> TASK PROMPT
The number of lines holding the string "stress" is all that is wanted; count them in the records below.

==*==

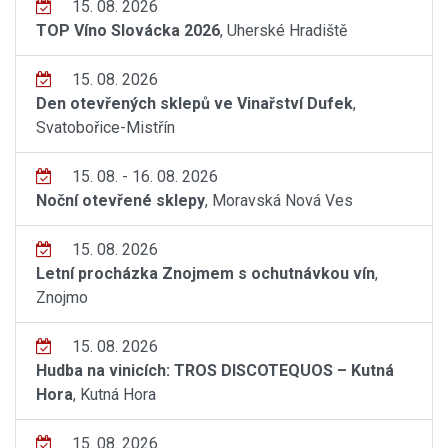
15. 08. 2026
TOP Víno Slovácka 2026
, Uherské Hradiště
15. 08. 2026
Den otevřených sklepů ve Vinařství Dufek
,
Svatobořice-Mistřín
15. 08. - 16. 08. 2026
Noční otevřené sklepy
, Moravská Nová Ves
15. 08. 2026
Letní procházka Znojmem s ochutnávkou vín
,
Znojmo
15. 08. 2026
Hudba na vinicích: TROS DISCOTEQUOS – Kutná
Hora
, Kutná Hora
15. 08. 2026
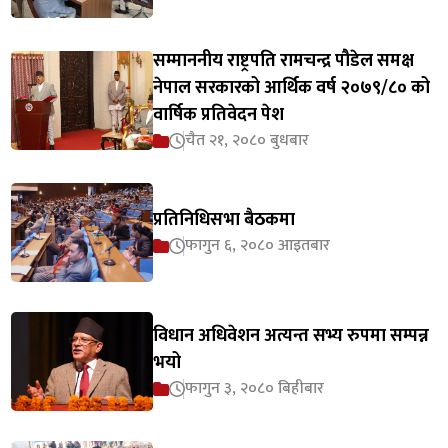
सम्माननीय राष्ट्रपति रामचन्द्र पौडेल समक्ष
नेपाल सरकारको आर्थिक वर्ष २०७९/८० को
वार्षिक प्रतिवेदन पेश
चैत २१, २०८० बुधबार
प्रतिनिधिसभा बैठकमा
फागुन ६, २०८० आइतबार
विधान अधिवेशन अत्यन्त सभ्य रुपमा सम्पन्न
भयो
फागुन ३, २०८० बिहीबार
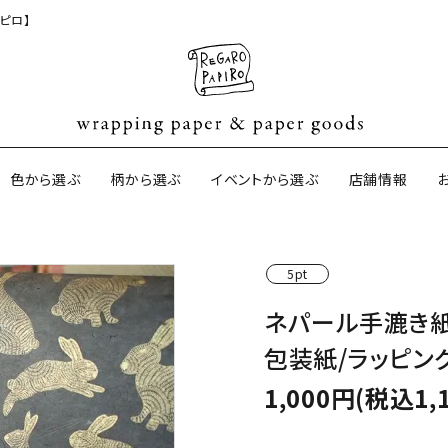
ピロ】
色から選ぶ
柄から選ぶ
イベントから選ぶ
店舗情報
5pt
ジナル包装紙
和紙の包装紙(CAGWA paper)
【BtoB】店
ネパール手漉き紙
サイズオーダ
包装紙/ラッピン
ントコットン
イギリスのモダン包装紙
イギリスの両
1,000円(税込1,
ーパー
日本のペーパーブランド
ラッピング用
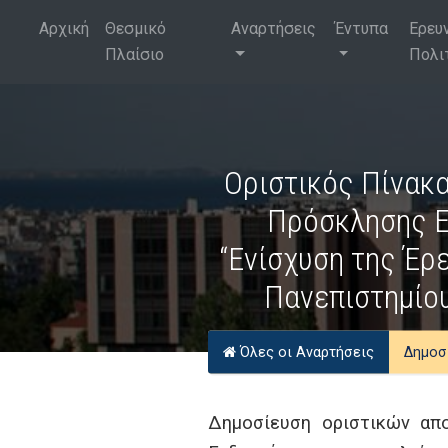
Αρχική
Θεσμικό
Αναρτήσεις
Έντυπα
Ερευ
Πλαίσιο
Πολι
Οριστικός Πίνακα
Πρόσκλησης Ε
“Ενίσχυση της Έρ
Πανεπιστημίου
Όλες οι Αναρτήσεις
Δημοσ
Δημοσίευση οριστικών απο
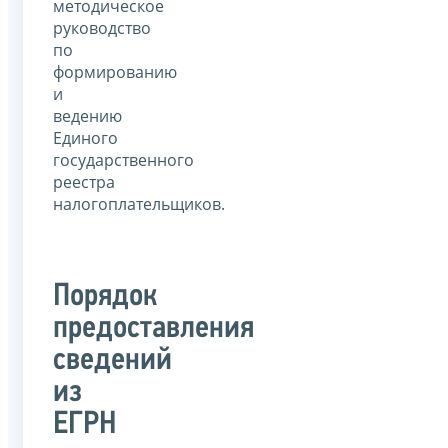
методическое
руководство
по
формированию
и
ведению
Единого
государственного
реестра
налогоплательщиков.
Порядок
предоставления
сведений
из
ЕГРН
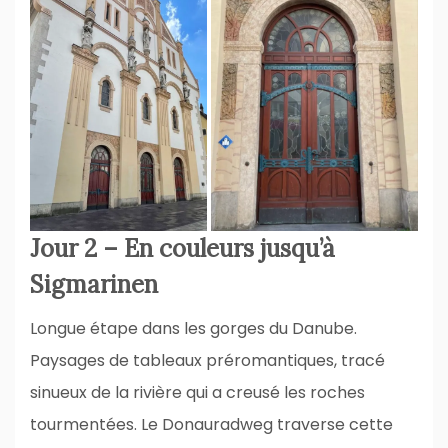
Jour 2 – En couleurs jusqu’à
Sigmarinen
Longue étape dans les gorges du Danube.
Paysages de tableaux préromantiques, tracé
sinueux de la rivière qui a creusé les roches
tourmentées. Le Donauradweg traverse cette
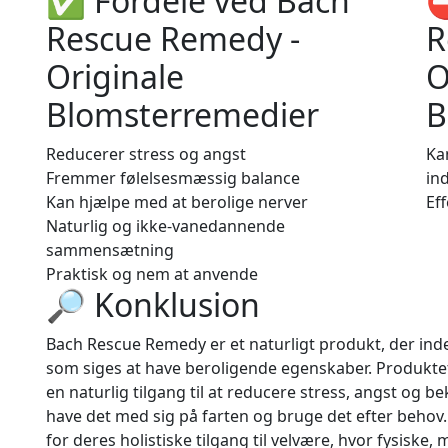
✅ Fordele ved Bach
⛔
Rescue Remedy -
R
Originale
O
Blomsterremedier
B
Reducerer stress og angst
Ka
Fremmer følelsesmæssig balance
ind
Kan hjælpe med at berolige nerver
Eff
Naturlig og ikke-vanedannende
sammensætning
Praktisk og nem at anvende
🔎 Konklusion
Bach Rescue Remedy er et naturligt produkt, der ind
som siges at have beroligende egenskaber. Produkte
en naturlig tilgang til at reducere stress, angst og 
have det med sig på farten og bruge det efter behov
for deres holistiske tilgang til velvære, hvor fysiske,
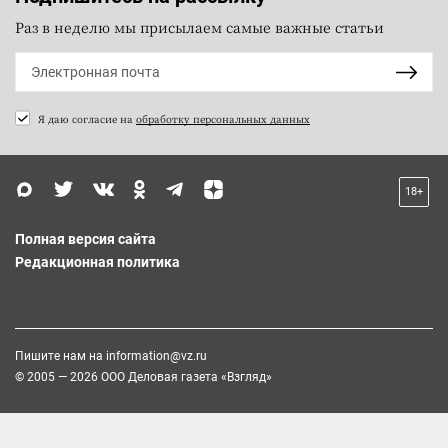
Раз в неделю мы присылаем самые важные статьи
Я даю согласие на
обработку персональных данных
18+
Полная версия сайта
Редакционная политика
Пишите нам на
information@vz.ru
© 2005 — 2026 ООО Деловая газета «Взгляд»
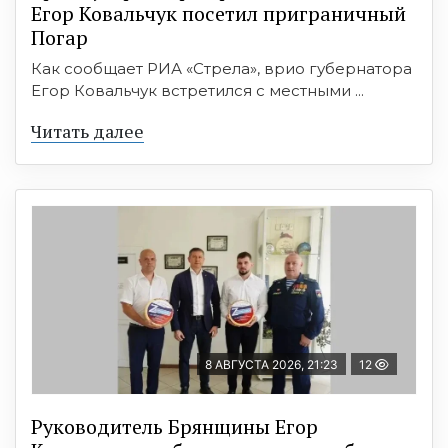
Егор Ковальчук посетил приграничный
Погар
Как сообщает РИА «Стрела», врио губернатора
Егор Ковальчук встретился с местными ...
Читать далее
8 АВГУСТА 2026, 21:23
12
Руководитель Брянщины Егор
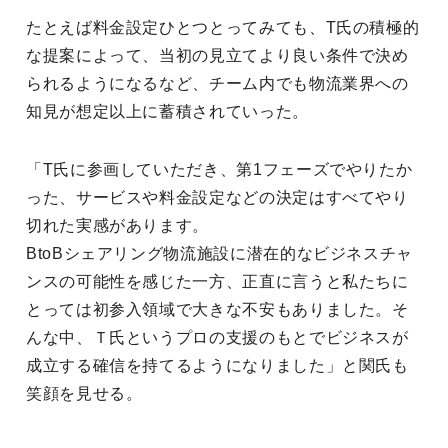
たとえば料金設定ひとつとってみても、T氏の積極的
な提案によって、当初の見立てより良い条件で決め
られるようになるなど、チーム内でも物流業界への
知見が想定以上に蓄積されていった。
「T氏に参画していただき、第1フェーズでやりたか
った、サービスや料金設定などの決定はすべてやり
切れた実感があります。
BtoBシェアリング物流施設に潜在的なビジネスチャ
ンスの可能性を感じた一方、正直に言うと私たちに
とっては初参入領域で大きな不安もありました。そ
んな中、Ｔ氏というプロの支援のもとでビジネスが
成立する確信を持てるようになりました」と関氏も
笑顔を見せる。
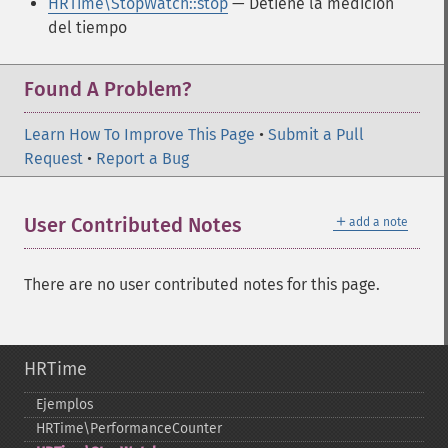
HRTime\StopWatch::stop
— Detiene la medición
del tiempo
Found A Problem?
Learn How To Improve This Page
•
Submit a Pull
Request
•
Report a Bug
＋
User Contributed Notes
add a note
There are no user contributed notes for this page.
HRTime
Ejemplos
HRTime\PerformanceCounter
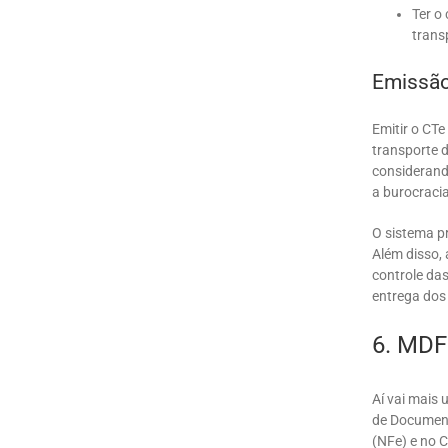
Ter o
trans
Emissã
Emitir o CT
transporte 
considerand
a burocraci
O sistema p
Além disso,
controle das
entrega dos
6. MDF
Aí vai mais
de Document
(NFe) e no 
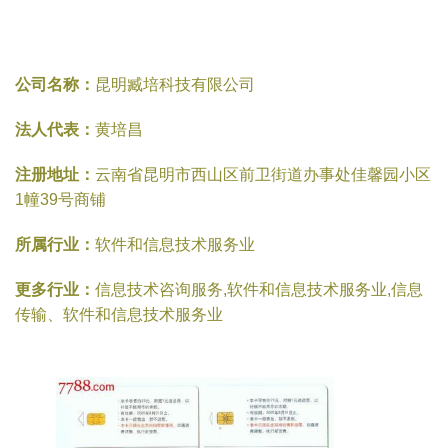
公司名称：
昆明臧培科技有限公司
法人代表：
黄培昌
注册地址：
云南省昆明市西山区前卫街道办事处佳馨园小区
1幢39号商铺
所属行业：
软件和信息技术服务业
更多行业：
信息技术咨询服务,软件和信息技术服务业,信息
传输、软件和信息技术服务业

==*==

> RESPONSE AREA
2